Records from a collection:
+++
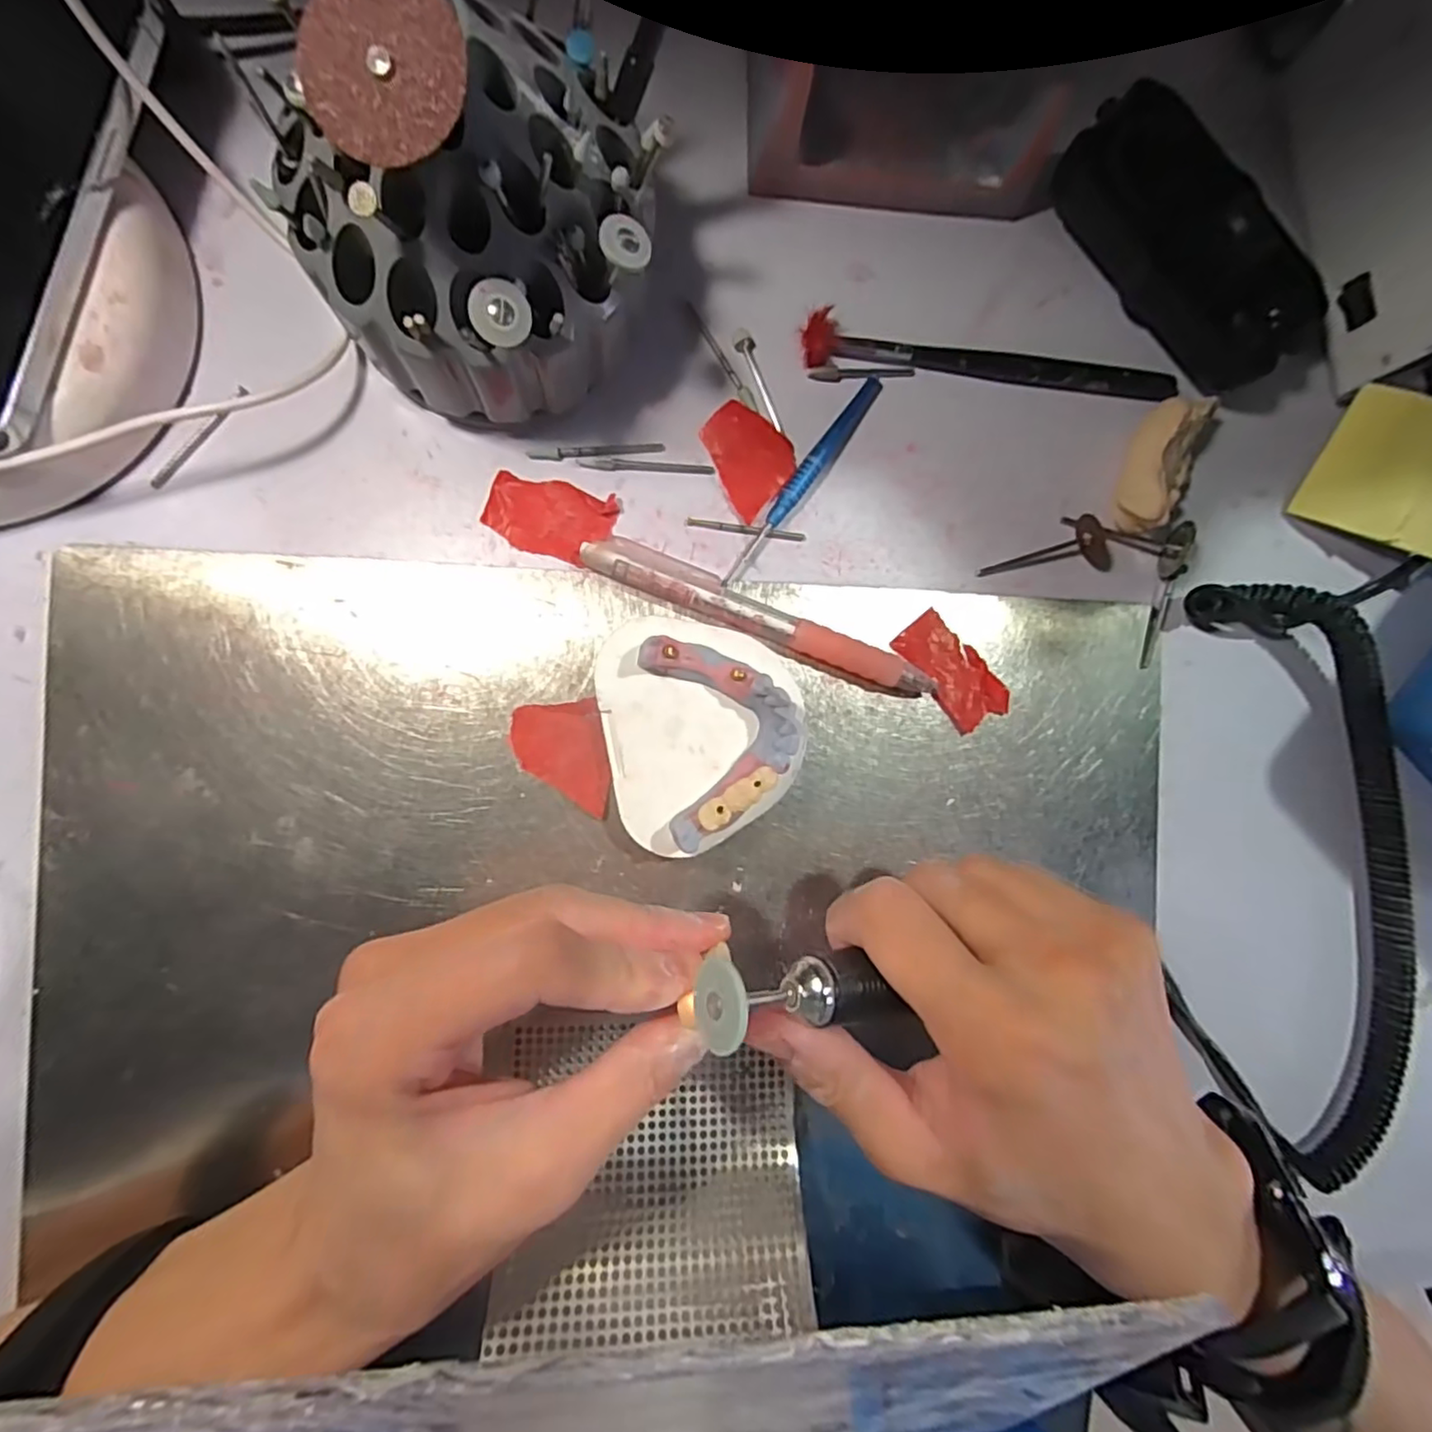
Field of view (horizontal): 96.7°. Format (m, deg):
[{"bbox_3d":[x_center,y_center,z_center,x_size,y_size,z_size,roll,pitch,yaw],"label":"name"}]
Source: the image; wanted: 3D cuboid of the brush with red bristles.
[{"bbox_3d":[0.105,-0.135,0.244,0.147,0.009,0.017,4,90,-7],"label":"brush with red bristles"}]

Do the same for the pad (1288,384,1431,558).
[{"bbox_3d":[0.275,-0.091,0.246,0.071,0.007,0.049,22,114,10],"label":"pad"}]

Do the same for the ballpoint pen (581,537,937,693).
[{"bbox_3d":[0.017,-0.036,0.230,0.130,0.013,0.015,22,88,-7],"label":"ballpoint pen"}]

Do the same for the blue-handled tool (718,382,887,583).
[{"bbox_3d":[0.033,-0.088,0.236,0.009,0.006,0.096,37,86,-6],"label":"blue-handled tool"}]

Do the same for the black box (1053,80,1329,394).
[{"bbox_3d":[0.177,-0.176,0.239,0.111,0.034,0.046,43,85,-5],"label":"black box"}]

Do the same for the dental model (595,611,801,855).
[{"bbox_3d":[-0.004,0.005,0.215,0.065,0.031,0.076,-7,91,-7],"label":"dental model"}]

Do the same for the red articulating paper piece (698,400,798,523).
[{"bbox_3d":[0.011,-0.096,0.234,0.031,0.004,0.037,-45,95,-5],"label":"red articulating paper piece"}]

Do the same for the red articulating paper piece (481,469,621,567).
[{"bbox_3d":[-0.059,-0.070,0.225,0.043,0.005,0.027,14,88,-7],"label":"red articulating paper piece"}]

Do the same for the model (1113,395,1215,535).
[{"bbox_3d":[0.171,-0.095,0.245,0.024,0.022,0.056,18,88,-7],"label":"model"}]

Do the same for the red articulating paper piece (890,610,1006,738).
[{"bbox_3d":[0.090,-0.017,0.241,0.024,0.004,0.047,-41,95,-5],"label":"red articulating paper piece"}]

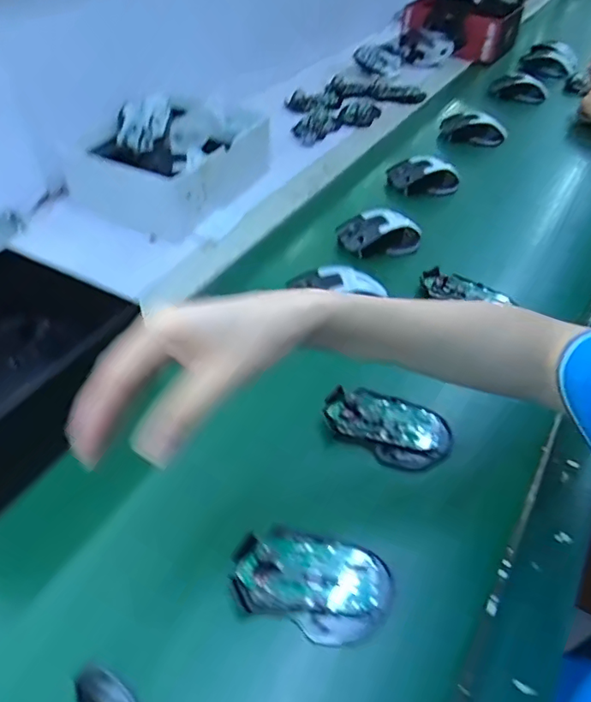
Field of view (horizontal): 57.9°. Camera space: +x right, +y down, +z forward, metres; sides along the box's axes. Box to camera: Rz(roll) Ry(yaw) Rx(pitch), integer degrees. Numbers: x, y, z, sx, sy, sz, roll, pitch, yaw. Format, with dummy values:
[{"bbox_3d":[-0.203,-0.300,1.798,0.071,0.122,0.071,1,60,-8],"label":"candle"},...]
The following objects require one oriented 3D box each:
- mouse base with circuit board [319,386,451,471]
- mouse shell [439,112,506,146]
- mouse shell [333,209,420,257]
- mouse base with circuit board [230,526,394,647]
[{"bbox_3d":[0.081,0.064,0.479,0.113,0.017,0.067,19,48,15],"label":"mouse base with circuit board"},{"bbox_3d":[0.295,-0.370,0.885,0.103,0.035,0.054,15,47,12],"label":"mouse shell"},{"bbox_3d":[0.105,-0.146,0.670,0.106,0.032,0.065,5,46,3],"label":"mouse shell"},{"bbox_3d":[0.012,0.166,0.388,0.111,0.012,0.071,16,48,13],"label":"mouse base with circuit board"}]

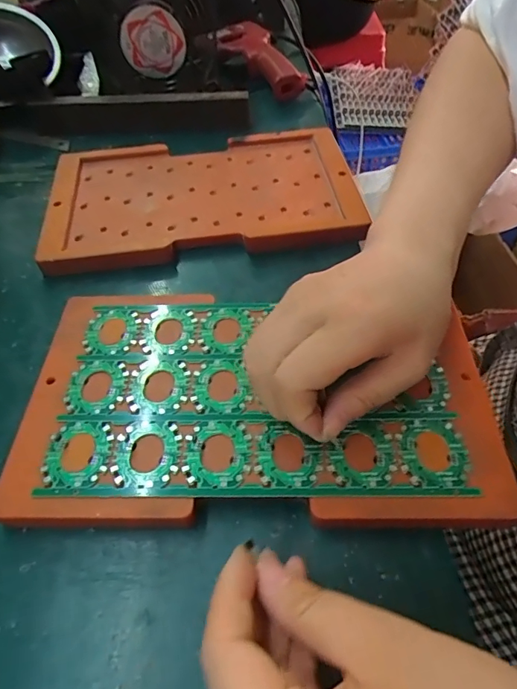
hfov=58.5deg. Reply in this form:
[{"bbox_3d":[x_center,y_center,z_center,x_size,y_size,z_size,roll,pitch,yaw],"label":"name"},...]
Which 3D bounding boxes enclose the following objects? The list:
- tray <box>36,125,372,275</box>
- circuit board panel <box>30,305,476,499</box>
[{"bbox_3d":[-0.043,-0.124,0.364,0.231,0.017,0.137,-8,52,-1],"label":"tray"},{"bbox_3d":[-0.003,0.022,0.247,0.201,0.004,0.119,-2,53,2],"label":"circuit board panel"}]

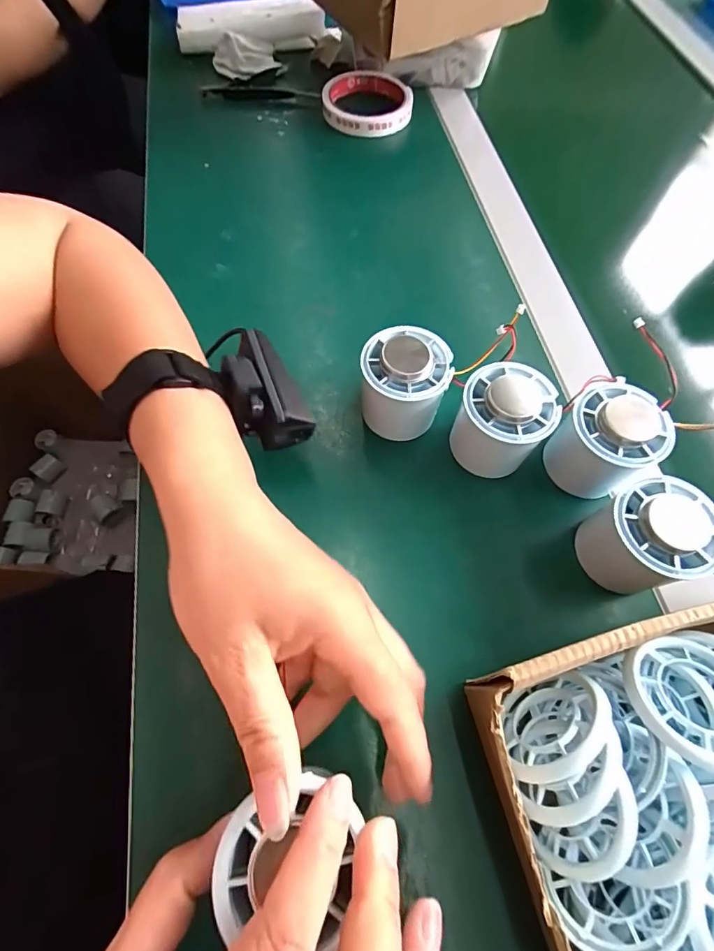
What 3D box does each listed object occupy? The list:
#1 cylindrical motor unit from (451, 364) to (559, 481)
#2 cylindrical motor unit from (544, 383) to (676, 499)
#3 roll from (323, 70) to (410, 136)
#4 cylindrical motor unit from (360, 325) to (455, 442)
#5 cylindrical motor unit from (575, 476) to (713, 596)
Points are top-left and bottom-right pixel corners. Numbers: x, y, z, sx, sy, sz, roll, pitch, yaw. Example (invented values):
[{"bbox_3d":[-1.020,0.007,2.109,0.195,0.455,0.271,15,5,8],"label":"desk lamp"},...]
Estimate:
[{"bbox_3d":[0.088,-0.033,0.279,0.052,0.059,0.053,1,64,-2],"label":"cylindrical motor unit"},{"bbox_3d":[0.149,-0.018,0.276,0.051,0.053,0.052,1,64,-2],"label":"cylindrical motor unit"},{"bbox_3d":[0.011,-0.392,0.476,0.092,0.022,0.092,1,64,-2],"label":"roll"},{"bbox_3d":[0.030,-0.057,0.290,0.052,0.061,0.050,1,64,-2],"label":"cylindrical motor unit"},{"bbox_3d":[0.158,0.035,0.248,0.054,0.046,0.050,1,64,-2],"label":"cylindrical motor unit"}]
+++
Without the pictures, give all of the entries above again exactly.

Answer for this exercise ->
Field of view (horizontal): 96.7°. Format (m, deg):
[{"bbox_3d":[x_center,y_center,z_center,x_size,y_size,z_size,roll,pitch,yaw],"label":"name"}]
Source: the image; wanted: 3D cuboid of the brush with red bristles.
[{"bbox_3d":[0.105,-0.135,0.244,0.147,0.009,0.017,4,90,-7],"label":"brush with red bristles"}]

Do the same for the pad (1288,384,1431,558).
[{"bbox_3d":[0.275,-0.091,0.246,0.071,0.007,0.049,22,114,10],"label":"pad"}]

Do the same for the ballpoint pen (581,537,937,693).
[{"bbox_3d":[0.017,-0.036,0.230,0.130,0.013,0.015,22,88,-7],"label":"ballpoint pen"}]

Do the same for the blue-handled tool (718,382,887,583).
[{"bbox_3d":[0.033,-0.088,0.236,0.009,0.006,0.096,37,86,-6],"label":"blue-handled tool"}]

Do the same for the black box (1053,80,1329,394).
[{"bbox_3d":[0.177,-0.176,0.239,0.111,0.034,0.046,43,85,-5],"label":"black box"}]

Do the same for the dental model (595,611,801,855).
[{"bbox_3d":[-0.004,0.005,0.215,0.065,0.031,0.076,-7,91,-7],"label":"dental model"}]

Do the same for the red articulating paper piece (698,400,798,523).
[{"bbox_3d":[0.011,-0.096,0.234,0.031,0.004,0.037,-45,95,-5],"label":"red articulating paper piece"}]

Do the same for the red articulating paper piece (481,469,621,567).
[{"bbox_3d":[-0.059,-0.070,0.225,0.043,0.005,0.027,14,88,-7],"label":"red articulating paper piece"}]

Do the same for the model (1113,395,1215,535).
[{"bbox_3d":[0.171,-0.095,0.245,0.024,0.022,0.056,18,88,-7],"label":"model"}]

Do the same for the red articulating paper piece (890,610,1006,738).
[{"bbox_3d":[0.090,-0.017,0.241,0.024,0.004,0.047,-41,95,-5],"label":"red articulating paper piece"}]

Field of view (horizontal): 57.9°. Camera space: +x right, +y down, +z forward, metres; sides along the box's axes. Box to camera: Rz(roll) Ry(yaw) Rx(pitch), integer degrees. Numbers: x, y, z, sx, sy, sz, roll, pitch, yaw. Format, with dummy values:
[{"bbox_3d":[-0.203,-0.300,1.798,0.071,0.122,0.071,1,60,-8],"label":"candle"},...]
The following objects require one oriented 3D box each:
- mouse base with circuit board [319,386,451,471]
- mouse shell [439,112,506,146]
- mouse shell [333,209,420,257]
- mouse base with circuit board [230,526,394,647]
[{"bbox_3d":[0.081,0.064,0.479,0.113,0.017,0.067,19,48,15],"label":"mouse base with circuit board"},{"bbox_3d":[0.295,-0.370,0.885,0.103,0.035,0.054,15,47,12],"label":"mouse shell"},{"bbox_3d":[0.105,-0.146,0.670,0.106,0.032,0.065,5,46,3],"label":"mouse shell"},{"bbox_3d":[0.012,0.166,0.388,0.111,0.012,0.071,16,48,13],"label":"mouse base with circuit board"}]

hfov=58.5deg. Reply in this form:
[{"bbox_3d":[x_center,y_center,z_center,x_size,y_size,z_size,roll,pitch,yaw],"label":"name"},...]
Which 3D bounding boxes enclose the following objects? The list:
- tray <box>36,125,372,275</box>
- circuit board panel <box>30,305,476,499</box>
[{"bbox_3d":[-0.043,-0.124,0.364,0.231,0.017,0.137,-8,52,-1],"label":"tray"},{"bbox_3d":[-0.003,0.022,0.247,0.201,0.004,0.119,-2,53,2],"label":"circuit board panel"}]

What 3D box does each listed object occupy? The list:
#1 cylindrical motor unit from (451, 364) to (559, 481)
#2 cylindrical motor unit from (544, 383) to (676, 499)
#3 roll from (323, 70) to (410, 136)
#4 cylindrical motor unit from (360, 325) to (455, 442)
#5 cylindrical motor unit from (575, 476) to (713, 596)
Points are top-left and bottom-right pixel corners. Numbers: x, y, z, sx, sy, sz, roll, pitch, yaw. Example (invented values):
[{"bbox_3d":[-1.020,0.007,2.109,0.195,0.455,0.271,15,5,8],"label":"desk lamp"},...]
Estimate:
[{"bbox_3d":[0.088,-0.033,0.279,0.052,0.059,0.053,1,64,-2],"label":"cylindrical motor unit"},{"bbox_3d":[0.149,-0.018,0.276,0.051,0.053,0.052,1,64,-2],"label":"cylindrical motor unit"},{"bbox_3d":[0.011,-0.392,0.476,0.092,0.022,0.092,1,64,-2],"label":"roll"},{"bbox_3d":[0.030,-0.057,0.290,0.052,0.061,0.050,1,64,-2],"label":"cylindrical motor unit"},{"bbox_3d":[0.158,0.035,0.248,0.054,0.046,0.050,1,64,-2],"label":"cylindrical motor unit"}]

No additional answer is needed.